Your assignment:
Write out the lines of the records from the one containing "wrist: (254, 250)" to the very last, keeping each exactly as it is.

Source material:
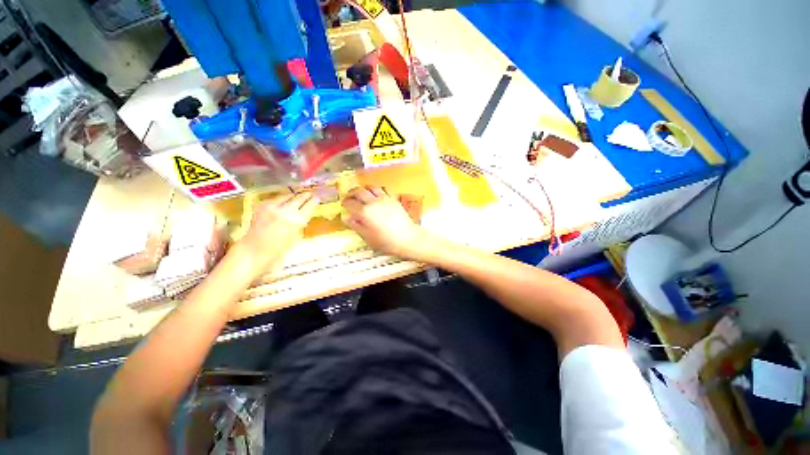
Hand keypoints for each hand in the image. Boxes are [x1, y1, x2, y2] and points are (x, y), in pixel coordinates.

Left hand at [237, 192, 318, 273]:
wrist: (254, 250)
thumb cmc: (279, 248)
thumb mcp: (296, 236)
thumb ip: (301, 222)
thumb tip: (305, 213)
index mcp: (297, 220)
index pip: (309, 205)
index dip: (314, 201)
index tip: (317, 198)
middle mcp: (286, 211)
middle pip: (299, 198)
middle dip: (305, 196)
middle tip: (310, 194)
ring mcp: (273, 207)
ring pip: (287, 196)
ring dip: (294, 196)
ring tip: (298, 196)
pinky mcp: (262, 205)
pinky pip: (275, 199)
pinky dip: (281, 199)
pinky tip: (284, 201)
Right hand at [342, 186, 428, 259]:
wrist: (408, 238)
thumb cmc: (386, 242)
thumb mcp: (368, 238)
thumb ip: (357, 226)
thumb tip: (347, 217)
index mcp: (364, 212)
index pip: (350, 203)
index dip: (345, 203)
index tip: (344, 205)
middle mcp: (373, 202)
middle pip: (358, 191)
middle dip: (351, 193)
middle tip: (349, 197)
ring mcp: (384, 199)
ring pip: (370, 187)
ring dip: (363, 189)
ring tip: (362, 194)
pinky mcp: (393, 199)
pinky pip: (382, 189)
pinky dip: (375, 190)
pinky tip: (375, 195)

Response below:
wrist: (254, 250)
thumb cmc: (279, 248)
thumb mcp: (296, 236)
thumb ip: (301, 222)
thumb tip: (305, 213)
index mcp: (297, 220)
index pip: (309, 205)
index dip: (314, 201)
index tip: (317, 198)
middle mcp: (286, 211)
middle pip: (299, 198)
middle dip: (305, 196)
middle tip: (310, 194)
ring mcp: (273, 207)
ring pip: (287, 196)
ring dip: (294, 196)
ring tip: (298, 196)
pinky mcp: (262, 205)
pinky pip: (275, 199)
pinky dip: (281, 199)
pinky tip: (284, 201)
Right hand at [342, 186, 428, 259]:
wrist: (408, 238)
thumb cmc: (386, 242)
thumb mcp: (368, 238)
thumb ip: (357, 226)
thumb tip: (347, 217)
index mcp: (364, 212)
index pip: (350, 203)
index dip: (345, 203)
index tip: (344, 205)
middle mcp: (373, 202)
middle pip: (358, 191)
middle dip: (351, 193)
middle tip: (349, 197)
ring mcp: (384, 199)
ring pip: (370, 187)
ring dip: (363, 189)
ring tip: (362, 194)
pinky mcp: (393, 199)
pinky pip: (382, 189)
pinky dip: (375, 190)
pinky tip: (375, 195)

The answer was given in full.